Interesting, you say, but what has this to do with plastic bags? Bear with me.
Two lines tied for the shortest quote – a single word. The first of these is listed at #17. Even if you have never seen the movie – and I have not – everyone is aware of a single word uttered in “Citizen Kane” – “Rosebud.” The other one-word winner came from the 1967 hit, “The Graduate.” At #42 on the list we have this bit of sage advice – “Plastics.” Ahhh … and now I have your attention.
Wikipedia explains that “A family friend, Mr. McGuire, gives Benjamin Braddock one-word career advice: ‘Plastics.’” Stephen Holden, writing for the New York Times said, “’The Graduate’ didn’t invent the use of the word plastic to signify everything phony and superficial in American life. It merely sealed it in, well, celluloid. To sneer at all things plastic was to offer an instant definition of oneself as among the young, hip, truth-seeking cognoscenti (now THERE is a word for Michelle!) locked in a moral power struggle with an older generation of square, corrupt, greedy, warmongering materialists.”

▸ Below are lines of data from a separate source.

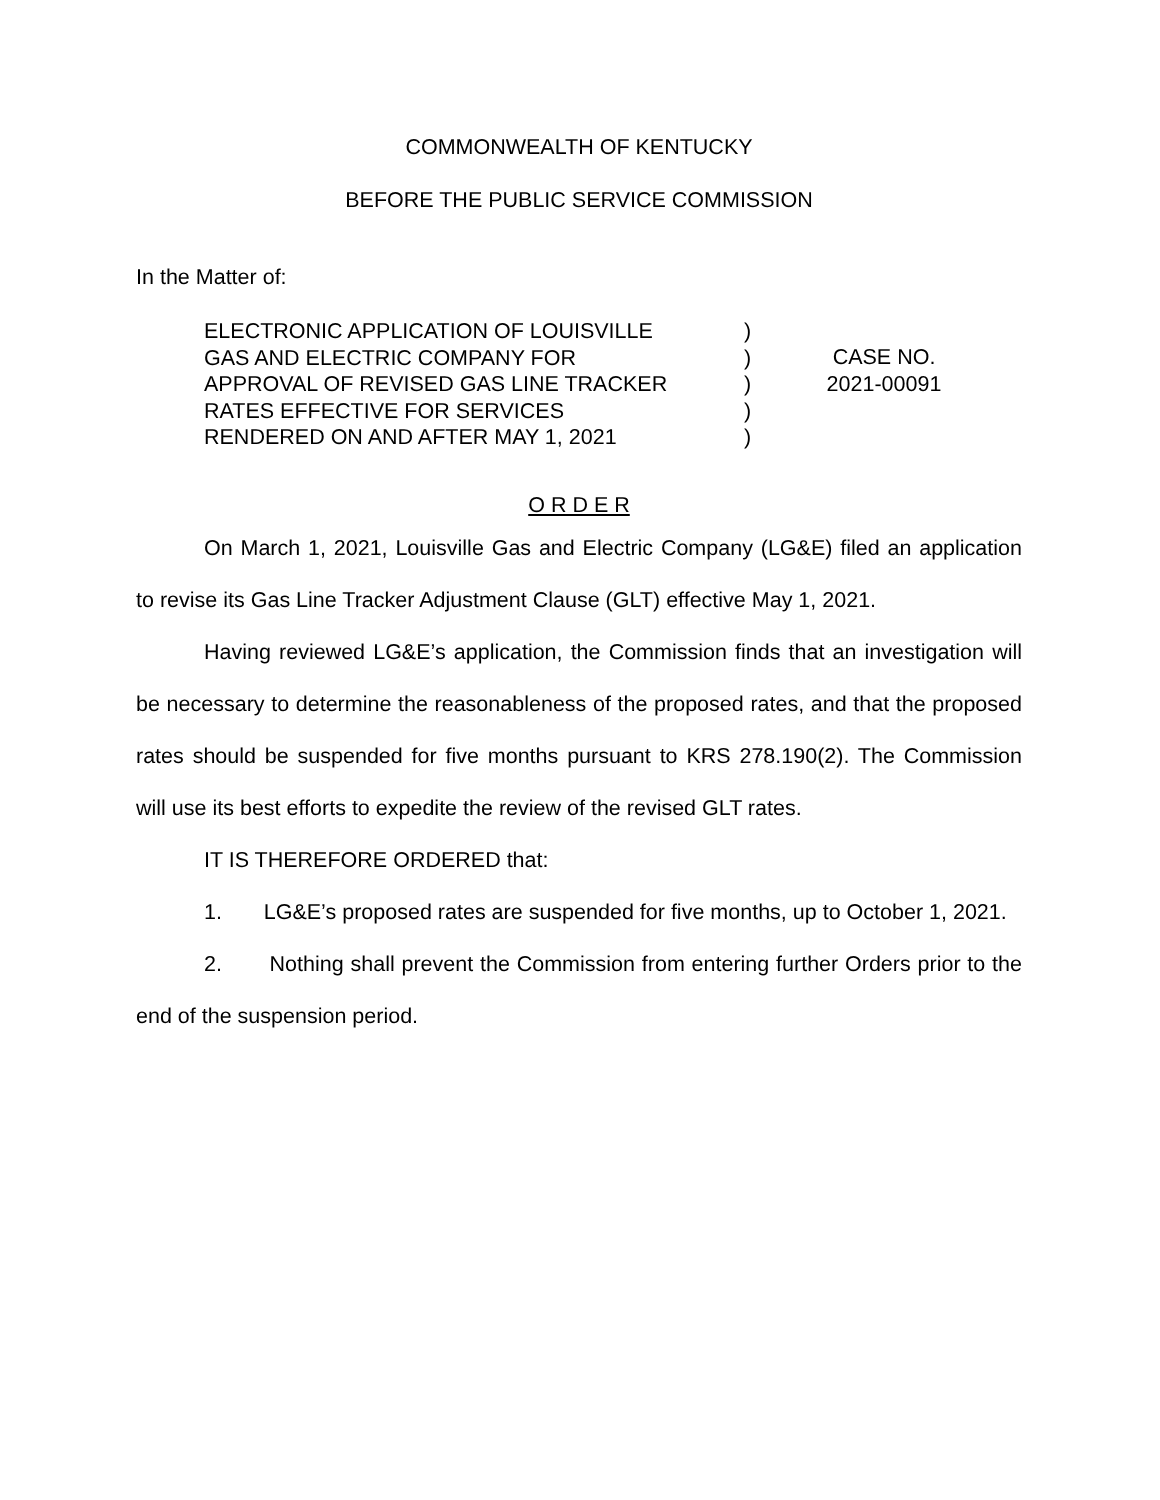COMMONWEALTH OF KENTUCKY
BEFORE THE PUBLIC SERVICE COMMISSION
In the Matter of:
ELECTRONIC APPLICATION OF LOUISVILLE
GAS AND ELECTRIC COMPANY FOR
APPROVAL OF REVISED GAS LINE TRACKER
RATES EFFECTIVE FOR SERVICES
RENDERED ON AND AFTER MAY 1, 2021
)
)
)
)
)
CASE NO.
2021-00091
O R D E R
On March 1, 2021, Louisville Gas and Electric Company (LG&E) filed an application to revise its Gas Line Tracker Adjustment Clause (GLT) effective May 1, 2021.
Having reviewed LG&E’s application, the Commission finds that an investigation will be necessary to determine the reasonableness of the proposed rates, and that the proposed rates should be suspended for five months pursuant to KRS 278.190(2). The Commission will use its best efforts to expedite the review of the revised GLT rates.
IT IS THEREFORE ORDERED that:
1. LG&E’s proposed rates are suspended for five months, up to October 1, 2021.
2. Nothing shall prevent the Commission from entering further Orders prior to the end of the suspension period.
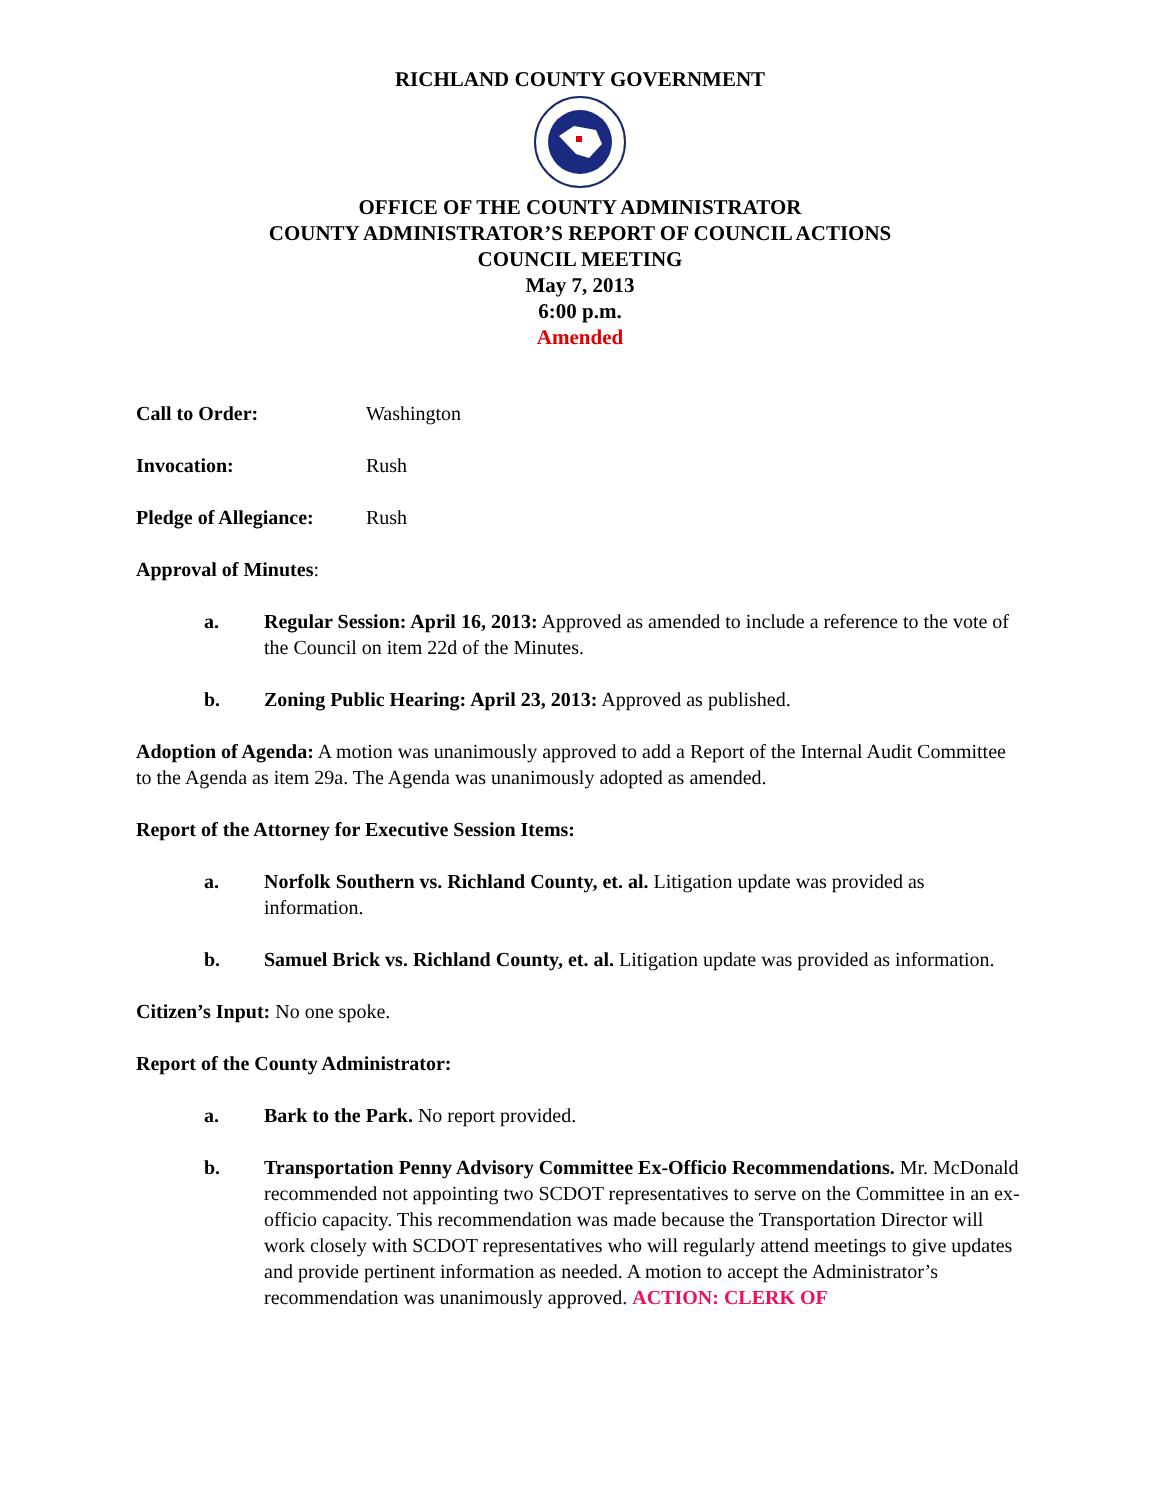RICHLAND COUNTY GOVERNMENT
OFFICE OF THE COUNTY ADMINISTRATOR
COUNTY ADMINISTRATOR’S REPORT OF COUNCIL ACTIONS
COUNCIL MEETING
May 7, 2013
6:00 p.m.
Amended
Call to Order: Washington
Invocation: Rush
Pledge of Allegiance: Rush
Approval of Minutes:
a. Regular Session: April 16, 2013: Approved as amended to include a reference to the vote of the Council on item 22d of the Minutes.
b. Zoning Public Hearing: April 23, 2013: Approved as published.
Adoption of Agenda: A motion was unanimously approved to add a Report of the Internal Audit Committee to the Agenda as item 29a. The Agenda was unanimously adopted as amended.
Report of the Attorney for Executive Session Items:
a. Norfolk Southern vs. Richland County, et. al. Litigation update was provided as information.
b. Samuel Brick vs. Richland County, et. al. Litigation update was provided as information.
Citizen’s Input: No one spoke.
Report of the County Administrator:
a. Bark to the Park. No report provided.
b. Transportation Penny Advisory Committee Ex-Officio Recommendations. Mr. McDonald recommended not appointing two SCDOT representatives to serve on the Committee in an ex-officio capacity. This recommendation was made because the Transportation Director will work closely with SCDOT representatives who will regularly attend meetings to give updates and provide pertinent information as needed. A motion to accept the Administrator’s recommendation was unanimously approved. ACTION: CLERK OF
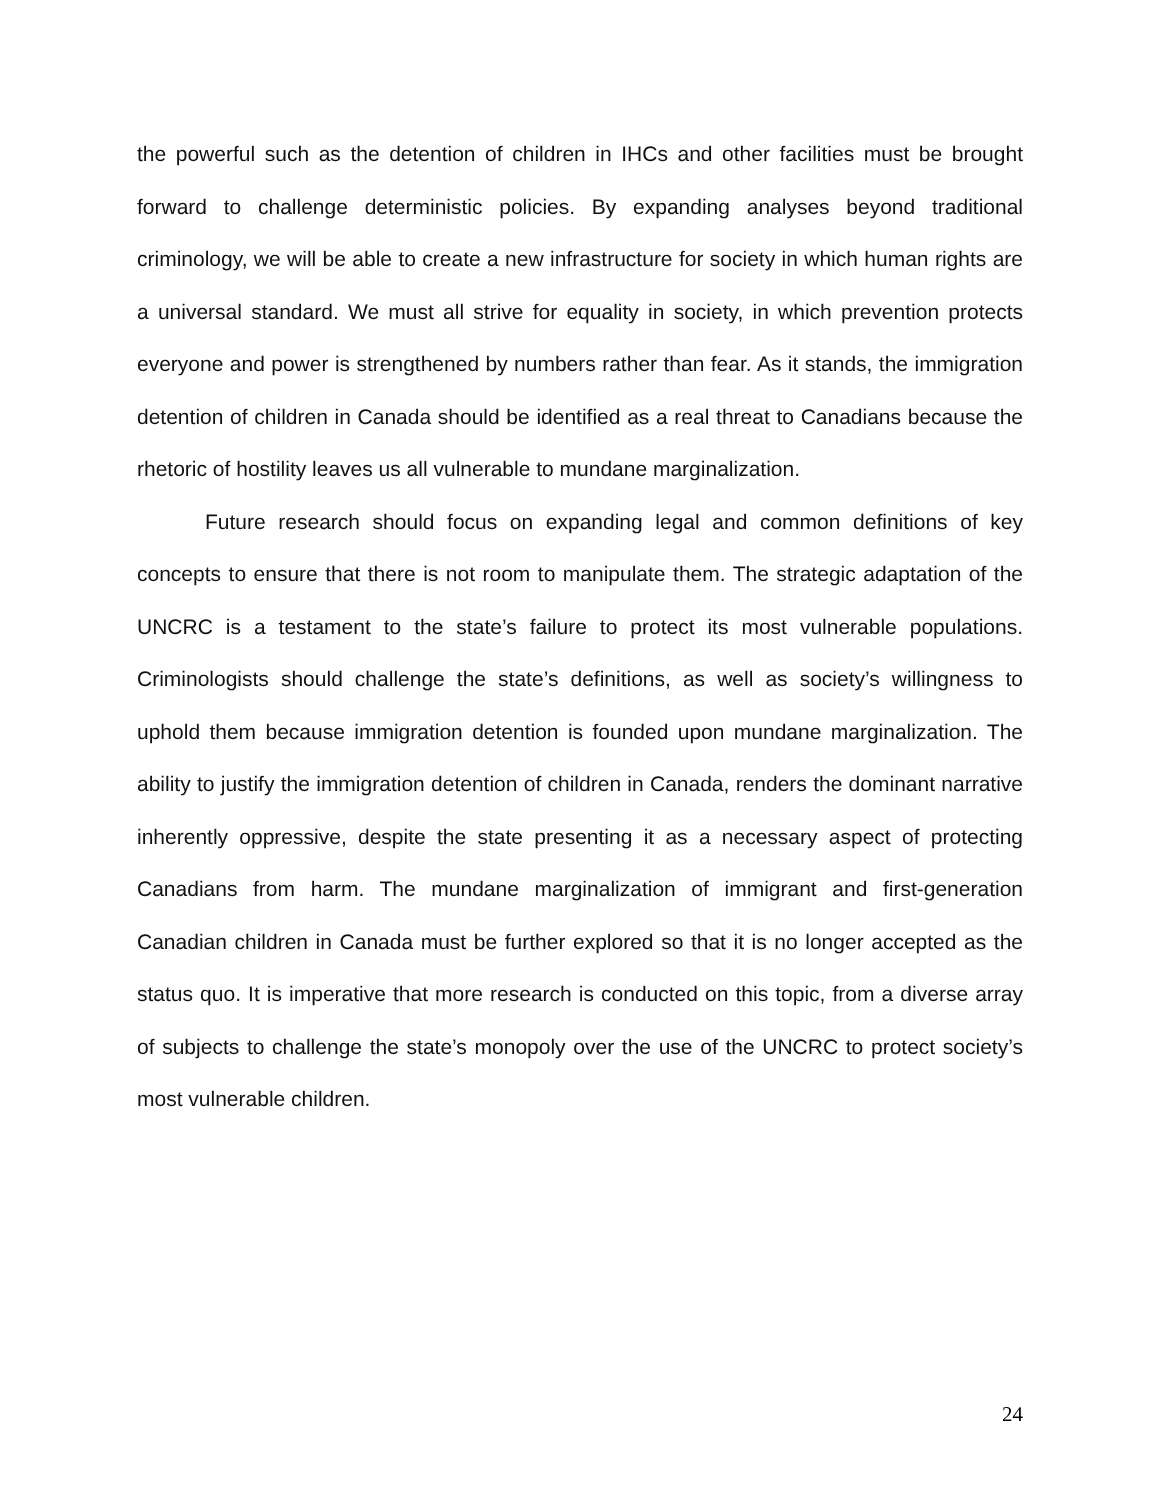the powerful such as the detention of children in IHCs and other facilities must be brought forward to challenge deterministic policies. By expanding analyses beyond traditional criminology, we will be able to create a new infrastructure for society in which human rights are a universal standard. We must all strive for equality in society, in which prevention protects everyone and power is strengthened by numbers rather than fear. As it stands, the immigration detention of children in Canada should be identified as a real threat to Canadians because the rhetoric of hostility leaves us all vulnerable to mundane marginalization.
Future research should focus on expanding legal and common definitions of key concepts to ensure that there is not room to manipulate them. The strategic adaptation of the UNCRC is a testament to the state’s failure to protect its most vulnerable populations. Criminologists should challenge the state’s definitions, as well as society’s willingness to uphold them because immigration detention is founded upon mundane marginalization. The ability to justify the immigration detention of children in Canada, renders the dominant narrative inherently oppressive, despite the state presenting it as a necessary aspect of protecting Canadians from harm. The mundane marginalization of immigrant and first-generation Canadian children in Canada must be further explored so that it is no longer accepted as the status quo. It is imperative that more research is conducted on this topic, from a diverse array of subjects to challenge the state’s monopoly over the use of the UNCRC to protect society’s most vulnerable children.
24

Wikipedia does not disagree, writing, “Some see this as advice on the key to corporate success – becoming shallow and fake or ‘plastic,’ which Ben struggles with, as a recurring theme in the film.” However, Wikipedia astutely takes it a step further adding, “it was also an amazing foresight: while plastics were in use in 1967, since then they have come to be the predominant type of material used in consumer products, medical equipment, packaging, and even automobiles.” And, something even Mr. McGuire probably could not have foreseen, grocery bags!
But, 41 years after “The Graduate,” it may be that things finally are beginning to change. As you probably know, effective June 1, 2008, China has banned the use of free plastic bags.
So, let me leave you with two more lines. For those of you not familiar with collegiate life, I offer Rocky, at #80 – “Yo, Adrian.” But for those of you who have graced the halls of our nation’s institutions of higher learning, nothing on the list seems more appropriate than the 82nd entry from “Animal House” – Toga! Toga!” Fortunately, regardless of your background, I feel confident that the #1 quote does not apply to you, because if you are reading this blog, I suspect that frankly, you do “give a damn.”